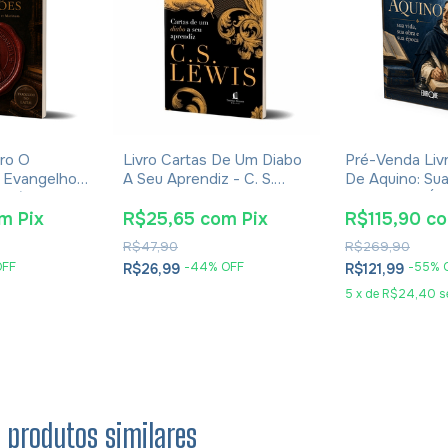
ro O
Livro Cartas De Um Diabo
Pré-Venda Liv
 Evangelhos
A Seu Aprendiz - C. S.
De Aquino: Sua
Eusébio De
Lewis - Brochura
Obra E Sua Ép
Eudaldo Forme
om
Pix
R$25,65
com
Pix
R$115,90
c
R$47,90
R$269,90
OFF
-
44
% OFF
-
55
% 
R$26,99
R$121,99
5
x
de
R$24,40
s
s produtos similares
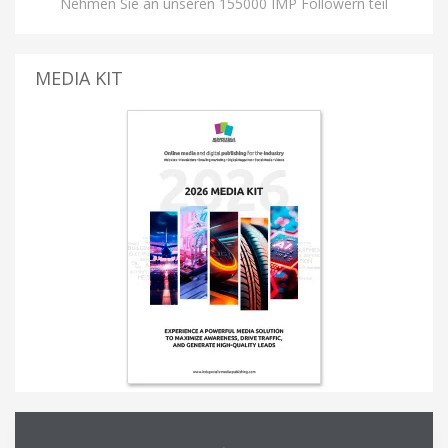
Nehmen Sie an unseren 155000 IMP Followern teil
MEDIA KIT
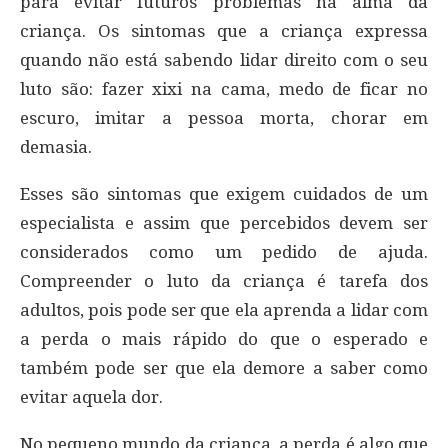
para evitar futuros problemas na alma da
criança. Os sintomas que a criança expressa
quando não está sabendo lidar direito com o seu
luto são: fazer xixi na cama, medo de ficar no
escuro, imitar a pessoa morta, chorar em
demasia.
Esses são sintomas que exigem cuidados de um
especialista e assim que percebidos devem ser
considerados como um pedido de ajuda.
Compreender o luto da criança é tarefa dos
adultos, pois pode ser que ela aprenda a lidar com
a perda o mais rápido do que o esperado e
também pode ser que ela demore a saber como
evitar aquela dor.
No pequeno mundo da criança, a perda é algo que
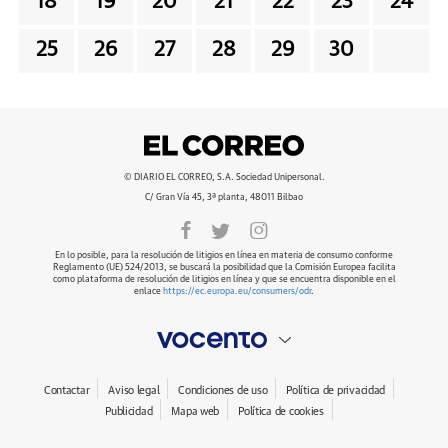
18
19
20
21
22
23
24
25
26
27
28
29
30
© DIARIO EL CORREO, S.A. Sociedad Unipersonal.
C/ Gran Vía 45, 3ª planta, 48011 Bilbao
En lo posible, para la resolución de litigios en línea en materia de consumo conforme
Reglamento (UE) 524/2013, se buscará la posibilidad que la Comisión Europea facilita
como plataforma de resolución de litigios en línea y que se encuentra disponible en el
enlace
https://ec.europa.eu/consumers/odr
.
Contactar
Aviso legal
Condiciones de uso
Política de privacidad
Publicidad
Mapa web
Política de cookies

........

» **Problem statement**: Write out the listing word for word, from its start through the line with "No pequeno mundo", both included. Leave out the pictures.

» **Exercise solution**:
ro O
Livro Cartas De Um Diabo
Pré-Venda Liv
 Evangelhos
A Seu Aprendiz - C. S.
De Aquino: Sua
Eusébio De
Lewis - Brochura
Obra E Sua Ép
Eudaldo Forme
om
Pix
R$25,65
com
Pix
R$115,90
c
R$47,90
R$269,90
OFF
-
44
% OFF
-
55
% 
R$26,99
R$121,99
5
x
de
R$24,40
s
s produtos similares
Nehmen Sie an unseren 155000 IMP Followern teil
MEDIA KIT
para evitar futuros problemas na alma da
criança. Os sintomas que a criança expressa
quando não está sabendo lidar direito com o seu
luto são: fazer xixi na cama, medo de ficar no
escuro, imitar a pessoa morta, chorar em
demasia.
Esses são sintomas que exigem cuidados de um
especialista e assim que percebidos devem ser
considerados como um pedido de ajuda.
Compreender o luto da criança é tarefa dos
adultos, pois pode ser que ela aprenda a lidar com
a perda o mais rápido do que o esperado e
também pode ser que ela demore a saber como
evitar aquela dor.
No pequeno mundo da criança, a perda é algo que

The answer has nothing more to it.